If any of these arguments are specified, the entrypoint script will be scheduled on a node with at least the specified resources, instead of the head node, which is the default. For example, the following code will schedule the entrypoint script on a node with at least 1 GPU:

job_id = client.submit_job(
    entrypoint="python script.py",
    runtime_env={
        "working_dir": "./",
    }
    # Reserve 1 GPU for the entrypoint script
    entrypoint_num_gpus=1
)

The same arguments are also available as options --entrypoint-num-cpus, --entrypoint-num-gpus, --entrypoint-memory, and --entrypoint-resources to ray job submit in the Jobs CLI; see Ray Job Submission CLI Reference.

If num_gpus is not specified, GPUs will still be available to the entrypoint script, but Ray will not provide isolation in terms of visible devices. To be precise, the environment variable CUDA_VISIBLE_DEVICES will not be set in the entrypoint script; it will only be set inside tasks and actors that have num_gpus specified in their @ray.remote() decorator.

Note

Resources specified by entrypoint_num_cpus, entrypoint_num_gpus, entrypoint-memory, and entrypoint_resources are separate from any resources specified for tasks and actors within the job.

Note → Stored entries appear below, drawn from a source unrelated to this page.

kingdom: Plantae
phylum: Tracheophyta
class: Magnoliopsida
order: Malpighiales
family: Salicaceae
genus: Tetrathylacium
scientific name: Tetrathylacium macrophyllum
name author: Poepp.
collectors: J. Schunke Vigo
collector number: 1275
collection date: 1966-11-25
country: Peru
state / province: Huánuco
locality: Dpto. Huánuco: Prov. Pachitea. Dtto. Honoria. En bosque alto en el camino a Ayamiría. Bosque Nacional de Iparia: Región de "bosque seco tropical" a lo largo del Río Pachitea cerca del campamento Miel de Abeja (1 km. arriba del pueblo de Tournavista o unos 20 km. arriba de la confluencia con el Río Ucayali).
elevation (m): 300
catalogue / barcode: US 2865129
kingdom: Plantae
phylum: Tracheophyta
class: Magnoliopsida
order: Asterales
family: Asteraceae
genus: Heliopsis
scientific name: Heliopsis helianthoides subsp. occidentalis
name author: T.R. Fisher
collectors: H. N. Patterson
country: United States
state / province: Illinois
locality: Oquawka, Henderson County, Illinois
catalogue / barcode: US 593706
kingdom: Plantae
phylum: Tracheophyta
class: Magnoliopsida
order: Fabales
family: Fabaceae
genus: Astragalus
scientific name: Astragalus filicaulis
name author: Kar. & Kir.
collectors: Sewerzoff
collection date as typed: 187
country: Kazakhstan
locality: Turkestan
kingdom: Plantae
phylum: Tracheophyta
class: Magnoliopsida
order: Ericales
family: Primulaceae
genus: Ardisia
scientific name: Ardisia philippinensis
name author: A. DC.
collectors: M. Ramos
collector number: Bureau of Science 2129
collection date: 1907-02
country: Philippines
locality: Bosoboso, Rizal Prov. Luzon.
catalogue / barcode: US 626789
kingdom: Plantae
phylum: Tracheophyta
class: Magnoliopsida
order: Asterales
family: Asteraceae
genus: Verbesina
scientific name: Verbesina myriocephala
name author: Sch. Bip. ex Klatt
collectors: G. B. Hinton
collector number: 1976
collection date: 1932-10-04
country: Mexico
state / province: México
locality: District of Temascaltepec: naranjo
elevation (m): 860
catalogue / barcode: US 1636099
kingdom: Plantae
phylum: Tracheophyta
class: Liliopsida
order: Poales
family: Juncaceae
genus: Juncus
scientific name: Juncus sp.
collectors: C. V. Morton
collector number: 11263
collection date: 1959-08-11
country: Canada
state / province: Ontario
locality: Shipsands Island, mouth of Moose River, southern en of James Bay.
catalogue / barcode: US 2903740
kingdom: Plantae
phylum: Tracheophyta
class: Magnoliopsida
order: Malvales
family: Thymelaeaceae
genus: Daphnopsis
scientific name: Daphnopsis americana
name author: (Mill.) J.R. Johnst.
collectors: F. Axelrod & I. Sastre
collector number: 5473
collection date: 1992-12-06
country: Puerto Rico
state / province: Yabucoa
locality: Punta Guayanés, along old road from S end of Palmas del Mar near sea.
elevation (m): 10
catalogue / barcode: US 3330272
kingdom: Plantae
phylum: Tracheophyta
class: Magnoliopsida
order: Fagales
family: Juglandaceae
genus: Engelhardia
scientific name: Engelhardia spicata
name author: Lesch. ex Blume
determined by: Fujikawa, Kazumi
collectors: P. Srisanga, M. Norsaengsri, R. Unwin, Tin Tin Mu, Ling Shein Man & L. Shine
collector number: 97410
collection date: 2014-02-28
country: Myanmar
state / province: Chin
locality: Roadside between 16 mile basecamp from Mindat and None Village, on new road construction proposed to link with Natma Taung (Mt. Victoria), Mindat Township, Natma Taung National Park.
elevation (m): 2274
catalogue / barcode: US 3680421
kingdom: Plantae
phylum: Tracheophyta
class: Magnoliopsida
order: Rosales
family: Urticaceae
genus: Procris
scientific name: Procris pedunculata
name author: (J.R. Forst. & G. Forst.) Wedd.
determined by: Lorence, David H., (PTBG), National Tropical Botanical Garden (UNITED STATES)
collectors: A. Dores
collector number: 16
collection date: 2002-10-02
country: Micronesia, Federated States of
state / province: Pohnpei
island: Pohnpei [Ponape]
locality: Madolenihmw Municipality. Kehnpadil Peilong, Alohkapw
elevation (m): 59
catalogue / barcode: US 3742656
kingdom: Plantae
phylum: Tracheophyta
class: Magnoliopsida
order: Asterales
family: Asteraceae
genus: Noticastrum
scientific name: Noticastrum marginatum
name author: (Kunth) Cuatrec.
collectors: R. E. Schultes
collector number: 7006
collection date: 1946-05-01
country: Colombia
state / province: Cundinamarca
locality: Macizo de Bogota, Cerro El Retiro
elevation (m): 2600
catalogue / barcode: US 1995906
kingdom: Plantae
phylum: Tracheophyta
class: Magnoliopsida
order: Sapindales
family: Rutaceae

For example, if you specify entrypoint_num_gpus=1, then the entrypoint script will be scheduled on a node with at least 1 GPU, but if your script also contains a Ray task defined with @ray.remote(num_gpus=1), then the task will be scheduled to use a different GPU (on the same node if the node has at least 2 GPUs, or on a different node otherwise).

Note

As with the num_cpus, num_gpus, resources, and _memory arguments to @ray.remote() described in Specifying Task or Actor Resource Requirements, these arguments only refer to logical resources used for scheduling purposes. The actual CPU and GPU utilization is not controlled or limited by Ray.

Note

By default, 0 CPUs and 0 GPUs are reserved for the entrypoint script.

Client Configuration#

Additional client connection options, such as custom HTTP headers and cookies, can be passed to the JobSubmissionClient class. A full list of options can be found in the API Reference.

TLS Verification#

By default, any HTTPS client connections will be verified using system certificates found by the underlying requests and aiohttp libraries. The verify parameter can be set to override this behavior. For example:

client = JobSubmissionClient("https://<job-server-url>", verify="/path/to/cert.pem")

will use the certificate found at /path/to/cert.pem to verify the job server’s certificate. Certificate verification can be disabled by setting the verify parameter to False.